C'est simple, je m'en vais, je quitte cette terre du Gers dont la douceur et la poésie m'avait autrefois séduit. Vingt ans, le bel age pour dire adieu à l'aridité d'une famille au coeur assèché, endormi dans sa boueuse indolence et son piètre courage.

Le narcotique puissant de l'argent a fini en deux décénies d'achever les vieux paysans poètes et leurs sources d'eau claire. Leurs enfants sont partis s'abrutir en ville en laissant quelques chiens de garde shootés au nitrate.

Dès lors, le mensonge devient la règle, on vend du vent, de l'image, du folklore, de l'accent et les produits du Terroir-caisse tentent de cacher misérablement le désastre. La Terre est morte et l'eau empoisonnée.

Heureusement, les riches arrivent en avion privé et s'accaparent les dernieres demeures cossues du territoire sous l'oeil bienveillant des élus locaux.

Comment alors résister à cette violence prédatrice ? 

Les écoles ferment, les services publics disparaissent et les commerçants ferment le rideau.

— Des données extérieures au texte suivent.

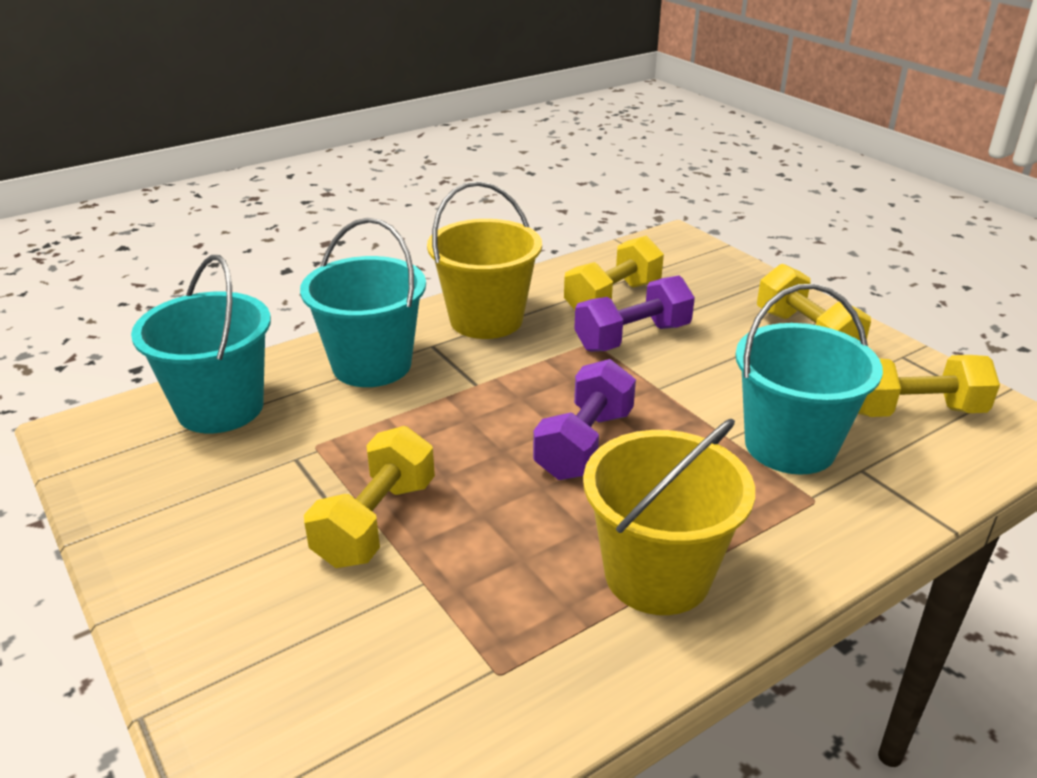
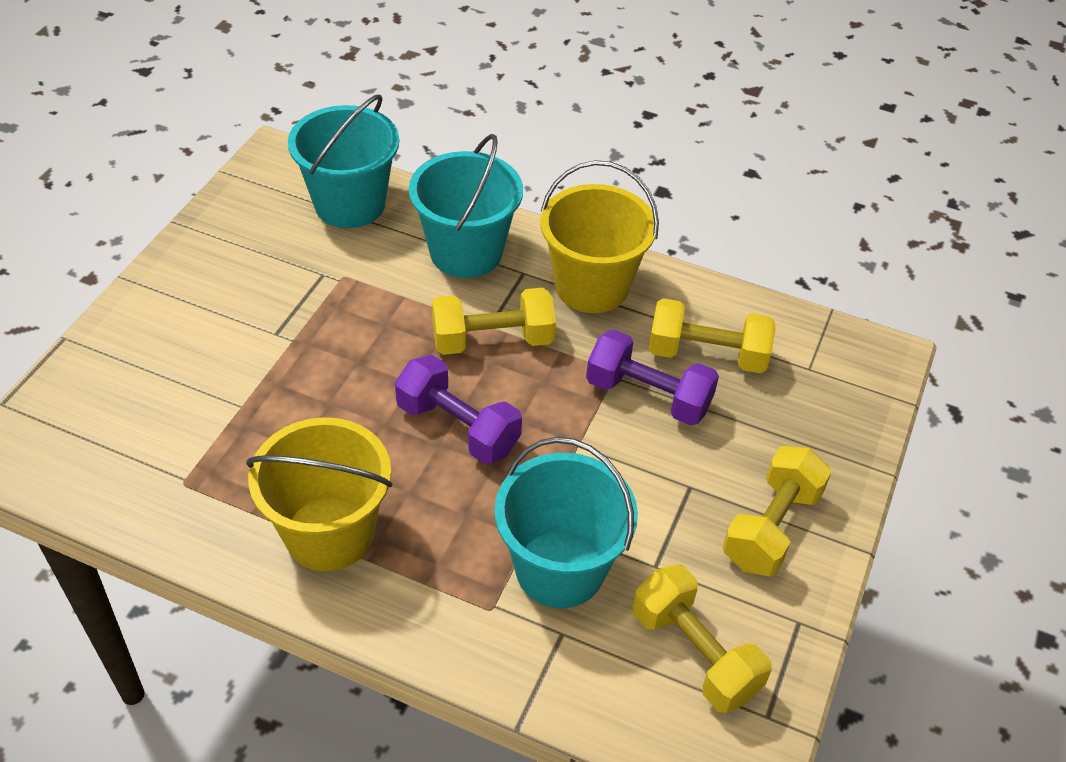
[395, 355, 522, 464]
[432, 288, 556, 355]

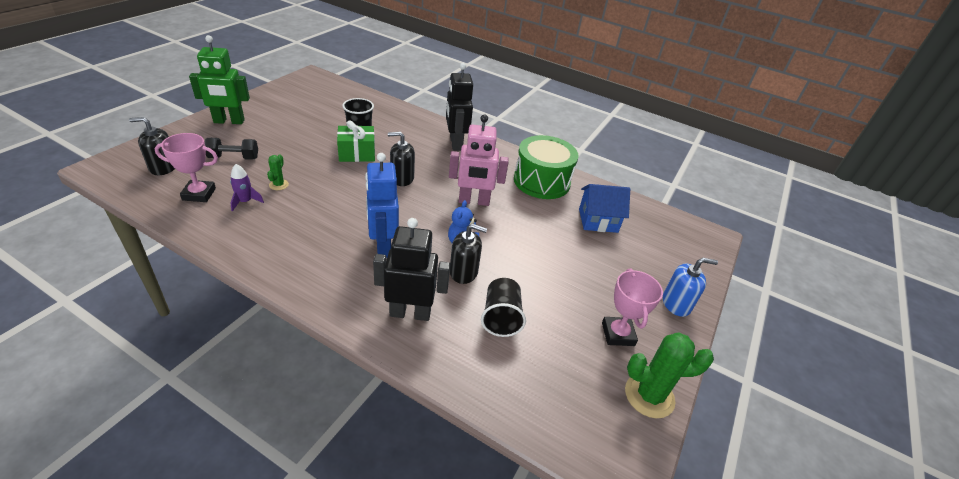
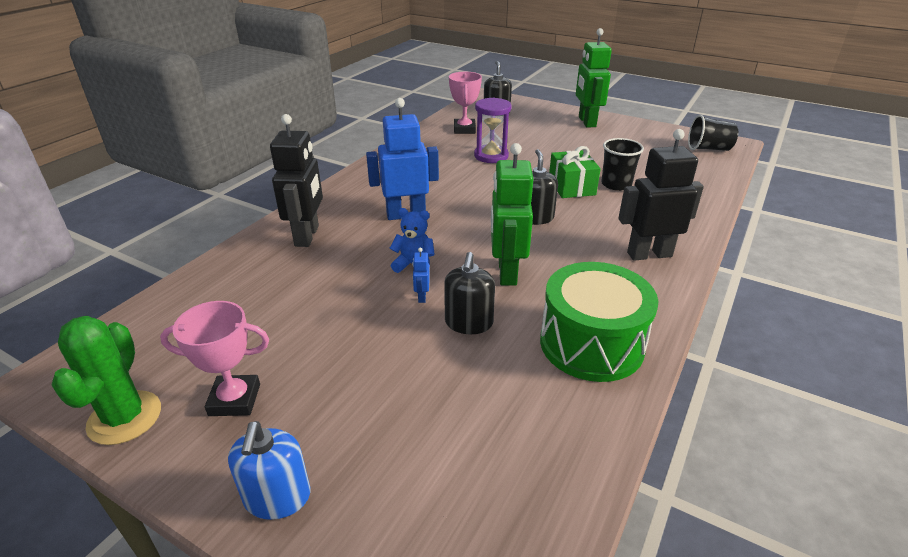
[412, 248, 430, 303]
[444, 252, 495, 334]
[474, 97, 512, 163]
[491, 143, 533, 286]
[688, 115, 738, 151]
[205, 138, 258, 160] (first image)
[230, 164, 264, 211] (first image)
[579, 184, 630, 233] (first image)

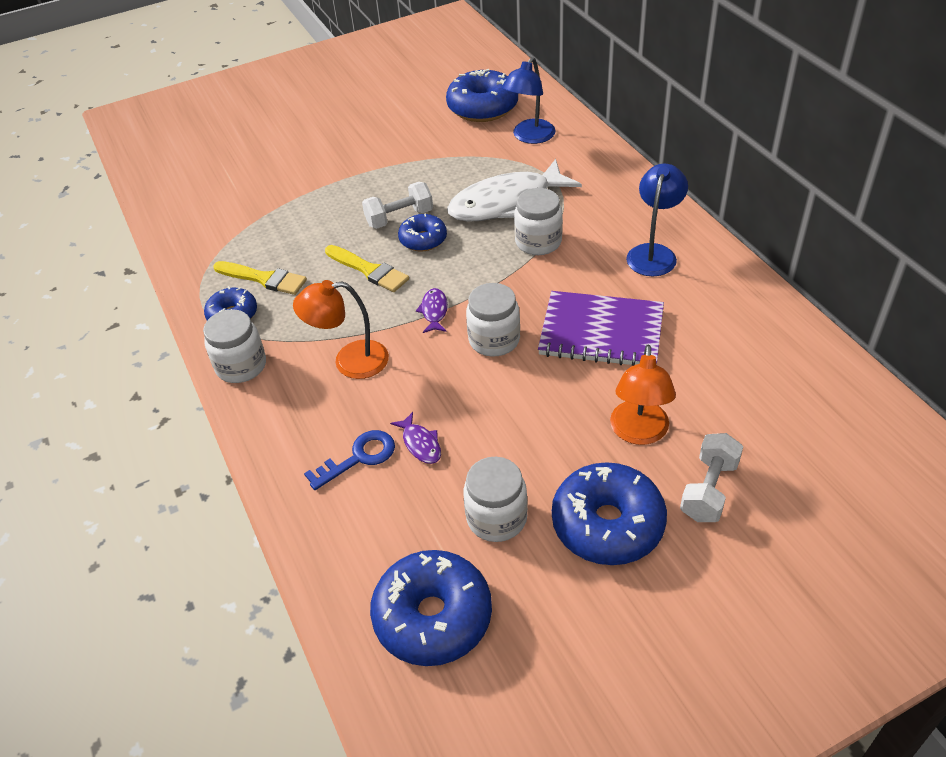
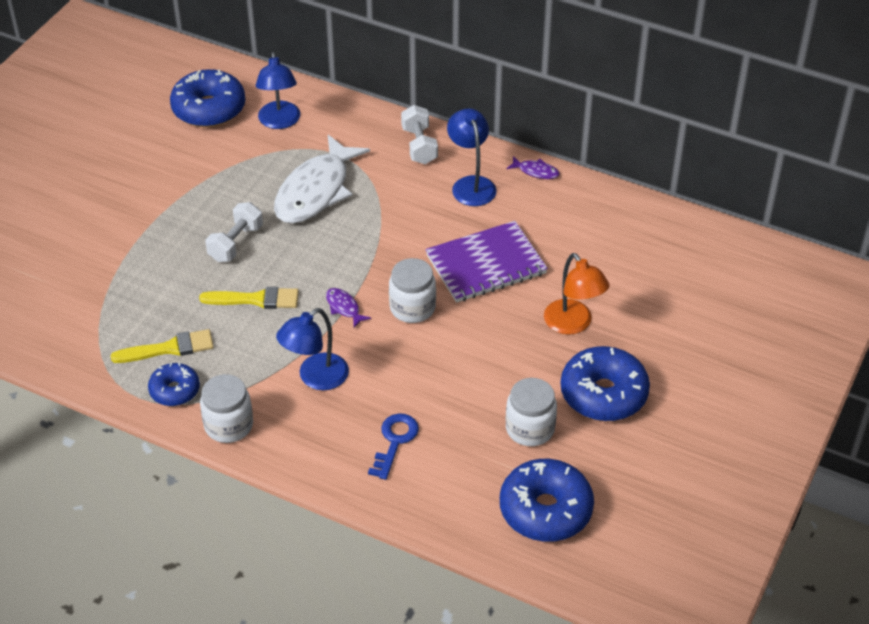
[276, 308, 349, 390]
[401, 105, 438, 164]
[506, 156, 560, 179]
[398, 214, 447, 252] (first image)
[514, 188, 563, 255] (first image)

La mayonnaise associative tourne vinaigre devant le vide sidéral d'une jeunesse absente. On tente quand même des petites choses sous l'oeil craintif ou cynique des incultes potentats de tout bord.

Basta, chacun sa route, chacun son chemin.

Merci encore aux amis (es) fidèles, aux fous et aux poètes qui ont croisé ma vie.